Back to Activepieces

Transitional multi-box concurrency: honor AP_WORKER_CONCURRENCY for backward compatibility

docs/adr/0004-transitional-multi-box-concurrency.md

0.86.02.3 KB
Original Source

Transitional multi-box concurrency: honor AP_WORKER_CONCURRENCY for backward compatibility


Status: accepted (amends, does not supersede, ADR 0003)
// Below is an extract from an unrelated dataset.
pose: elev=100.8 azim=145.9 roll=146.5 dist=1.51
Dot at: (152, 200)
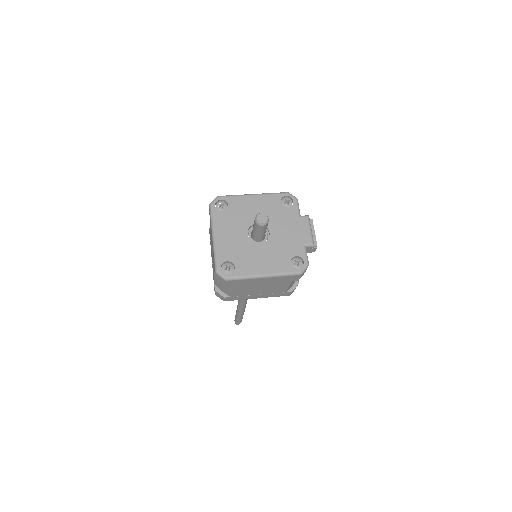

ADR 0003 collapsed the worker and sandbox into one unit at concurrency 1, scaling horizontally by replicas. That is still the destination. But shipping concurrency-1-only would silently drop existing AP_WORKER_CONCURRENCY=N deployments to 1/N of their per-container throughput overnight. So we re-introduce a transitional compatibility mode: a worker honors AP_WORKER_CONCURRENCY=N by running N poll loops over N in-process sandbox boxes in one container (createSandboxRuntime({ concurrency }) holds an array of boxes; execute routes each job to its box by workerIndex). The default is restored to 5main's historical value — so the default deployment preserves the old multi-box behavior exactly. This is the only entry point (the pool/createSandboxPool vocabulary stays dead) and Cloud Run / RuntimeKind stay deleted.

Why this is temporary

This restores exactly what ADR 0003 deleted, so it must not become the architecture. The destination is still concurrency 1 + replicas. Because the default (5) is this mode, a per-deployment startup warning would fire for everyone and tell us nothing — so the deprecation/cutover signal is deferred to the removal PR, which flips the default to 1, removes the box array + N poll loops, and ships the user-facing breaking notice. (Earlier draft used a startup warn at N>1; that only made sense when the default was 1.)

Consequences

  • OOM blast radius inverts at N>1. N engine children share one container cgroup, so a single runaway flow can OOM-kill the container and take down all N in-flight jobs, not one — exactly the shared-cap ratchet ADR 0003 removed. We document only: the 0.5 CPU / 1 GB cap is sized for concurrency 1; operators running N must size the container ~N× themselves (the same expectation they had before ADR 0003). No per-box memory partitioning is built for a mode being deleted.
  • Provision concurrency is already safe. The on-disk cache layer (piece-installer, engine-installer, flow-bundle-store, code-cache) is the same code main ran with N boxes provisioning concurrently (threadSafeMkdir, cache-state), so no new per-key dedup is needed.